| Job |
Every record is to be returned as written, with no omissions.

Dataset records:
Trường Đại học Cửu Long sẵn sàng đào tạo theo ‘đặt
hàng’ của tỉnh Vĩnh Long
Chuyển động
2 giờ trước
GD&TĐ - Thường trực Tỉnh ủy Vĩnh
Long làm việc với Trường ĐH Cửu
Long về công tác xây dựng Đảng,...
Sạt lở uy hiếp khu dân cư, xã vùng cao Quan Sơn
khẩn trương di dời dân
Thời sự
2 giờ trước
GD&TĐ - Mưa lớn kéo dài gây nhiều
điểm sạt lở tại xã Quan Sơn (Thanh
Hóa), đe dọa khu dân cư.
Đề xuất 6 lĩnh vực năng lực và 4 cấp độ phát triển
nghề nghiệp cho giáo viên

| Expected answer |
Trường Đại học Cửu Long sẵn sàng đào tạo theo ‘đặt
hàng’ của tỉnh Vĩnh Long
Chuyển động
2 giờ trước
GD&TĐ - Thường trực Tỉnh ủy Vĩnh
Long làm việc với Trường ĐH Cửu
Long về công tác xây dựng Đảng,...
Sạt lở uy hiếp khu dân cư, xã vùng cao Quan Sơn
khẩn trương di dời dân
Thời sự
2 giờ trước
GD&TĐ - Mưa lớn kéo dài gây nhiều
điểm sạt lở tại xã Quan Sơn (Thanh
Hóa), đe dọa khu dân cư.
Đề xuất 6 lĩnh vực năng lực và 4 cấp độ phát triển
nghề nghiệp cho giáo viên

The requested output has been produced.